En fait, en offrant son aide à un acheteur québécois, le gouvernement vient plutôt au secours de George Gillett, qui aura beau jeu de regarder les enchères monter grâce au financement offert par les contribuables. Il ne faut jamais perdre de vue que, dans cette histoire, c'est cet homme d'affaires américain qui a besoin de fric, et vite en plus.

«Si le gouvernement du Québec offre un soutien, ce sera un soutien général à tous ceux qui manifestent leur intérêt pour l'achat de l'équipe», a déclaré le ministre des Finances, Raymond Bachand.

Le nouvel argentier du Québec a le souci d'équité du professeur d'école qui ne veut favoriser aucun élève, en public du moins. Sauf que, dans la vie, tous les acheteurs d'équipe de hockey ne sont pas égaux. Il y a les bons et il y a les cancres. Est-ce que les contribuables devraient financer le consortium qui a eu l'irresponsabilité de faire l'offre la plus généreuse, au risque d'avoir des ennuis financiers par la suite?

Ensuite, il faut voir par qui passera cette aide. Le ministre Bachand a évoqué la Caisse de dépôt et placement du Québec, de même que la Société générale de financement (SGF). Mais ce n'est pas blanc bonnet et bonnet blanc.

Investir dans le Canadien ou financer son acquéreur ne cadre pas du tout avec la mission de la SGF, qui vise à inciter des investisseurs étrangers à s'établir au Québec, à créer de l'emploi ou à accélérer la croissance d'entreprises performantes. Mais au moins, la SGF est le bras investisseur du gouvernement. En ce sens, ses décisions sont le reflet de la volonté politique des libéraux au pouvoir.

En revanche, si c'est la Caisse qui finance pareille transaction, elle risque d'entacher encore plus sa crédibilité, minée par la nomination téléguidée de Michael Sabia.
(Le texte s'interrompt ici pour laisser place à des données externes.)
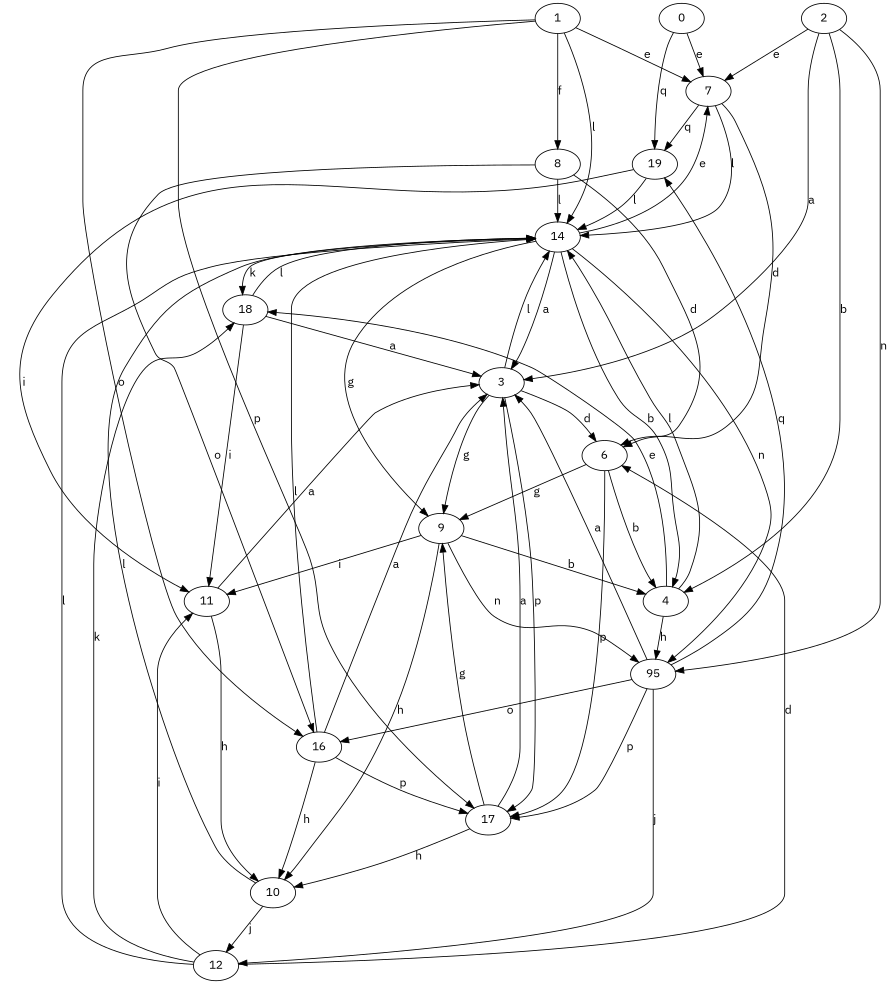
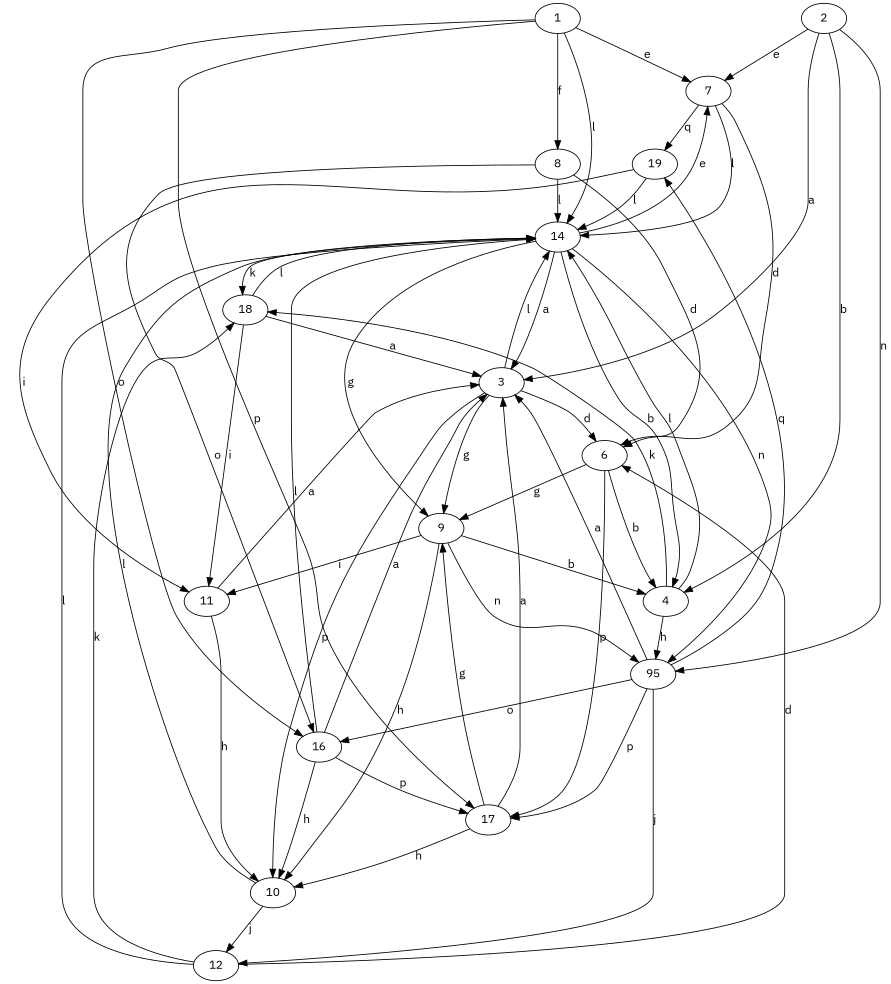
  strict digraph {
    fontname="IBM Plex Sans"
    node [fontname="IBM Plex Sans"]
    edge [fontname="IBM Plex Sans"]
-   0
    7
    19
    6
    14
    11
    3
    9
    17
    4
    n11 [label=95]
    10
    n13 [label=18]
    16
    12
    1
    8
    2
-   0 -> 7 [label=e]
-   0 -> 19 [label=q]
    7 -> 19 [label=q]
    7 -> 6 [label=d]
    7 -> 14 [label=l]
    19 -> 14 [label=l]
    19 -> 11 [label=i]
    6 -> 9 [label=g]
    6 -> 17 [label=p]
    6 -> 4 [label=b]
    14 -> 7 [label=e]
    14 -> 3 [label=a]
    14 -> 9 [label=g]
    14 -> 4 [label=b]
    14 -> n11 [label=n]
    14 -> n13 [label=k]
    11 -> 3 [label=a]
    11 -> 10 [label=h]
    3 -> 6 [label=d]
    3 -> 14 [label=l]
    3 -> 9 [label=g]
-   3 -> 17 [label=p]
+   3 -> 10 [label=p]
    9 -> 11 [label=i]
    9 -> 4 [label=b]
    9 -> n11 [label=n]
    9 -> 10 [label=h]
    17 -> 3 [label=a]
    17 -> 9 [label=g]
    17 -> 10 [label=h]
    4 -> 14 [label=l]
    4 -> n11 [label=h]
-   4 -> n13 [label=e]
+   4 -> n13 [label=k]
    n11 -> 19 [label=q]
    n11 -> 3 [label=a]
    n11 -> 17 [label=p]
    n11 -> 16 [label=o]
    n11 -> 12 [label=j]
    10 -> 14 [label=l]
    10 -> 12 [label=j]
    n13 -> 14 [label=l]
    n13 -> 11 [label=i]
    n13 -> 3 [label=a]
    16 -> 14 [label=l]
    16 -> 3 [label=a]
    16 -> 17 [label=p]
    16 -> 10 [label=h]
    12 -> 6 [label=d]
    12 -> 14 [label=l]
-   12 -> 11 [label=i]
    12 -> n13 [label=k]
    1 -> 7 [label=e]
    1 -> 14 [label=l]
    1 -> 17 [label=p]
    1 -> 16 [label=o]
    1 -> 8 [label=f]
    8 -> 6 [label=d]
    8 -> 14 [label=l]
    8 -> 16 [label=o]
    2 -> 7 [label=e]
    2 -> 3 [label=a]
    2 -> 4 [label=b]
    2 -> n11 [label=n]
  }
Ce n'est pas en obéissant à une commande directe du gouvernement que la Caisse restaurera un semblant d'indépendance du politique.

Qui plus est, la Caisse est juge et partie dans ce dossier, par l'entremise de sa participation de 45,3% dans Quebecor Media. Cette filiale est presque synonyme de Quebecor depuis que le conglomérat contrôlé par la famille Péladeau s'est délesté de ses imprimeries.

Or, Quebecor ne fait aucun secret, dans ses médias, de son vif intérêt pour le Tricolore et le Centre Bell (même si celui-ci porte le nom de son plus grand concurrent en télécoms!). Du point de vue des affaires, c'est un mariage quasi parfait.

Dès la fin du contrat qui lie le Canadien à RDS, propriété de CTVglobemedia, TVA pourrait lancer une nouvelle chaîne sportive spécialisée. Celle-ci pourrait d'ailleurs prendre comme modèle ou avoir comme chaîne soeur une sorte de Leafs TV, du nom de l'équipe de hockey torontoise.

On imagine aussi sans aucun mal que les fans du CH pourraient visionner les meilleurs moments des matchs sur leur sans-fil de Vidéotron. Ou que les magazines, les journaux et les sites internet de Quebecor offriraient des entrevues exclusives des vedettes se produisant au Centre Bell. En fait, les Québécois auraient droit à une orgie de promotion croisée.

Ainsi, pour valoriser son investissement, la Caisse a tout intérêt à ce que Quebecor mette la main sur le Canadien et son amphithéâtre très fréquenté, si tant est que cette transaction ne soit pas trop onéreuse.

La Caisse doit même obligatoirement donner son accord à pareille transaction, en vertu de la convention d'actionnaires que les deux partenaires ont conclue en 2000. La Caisse doit approuver toute transaction supérieure à 75 millions de dollars, de même toute acquisition dans un secteur éloigné des activités traditionnelles de Quebecor Media.

Pour ce faire, la Caisse pourrait toujours faire valoir que la caisse de retraite ontarienne Teachers', à qui elle est toujours comparée, détient 58% de Maple Leaf Sports&Entertainment!

Dans le contexte, la Caisse de dépôt ne sera jamais neutre. Elle se trouvera en conflit d'intérêts lorsque viendra le temps d'examiner les propositions rivales des consortiums qui souhaitent mettre la main sur le CH.

Bref, en promettant d'aider des gens d'affaires d'ici à racheter le Canadien, Québec a été beaucoup trop vite sur ses patins.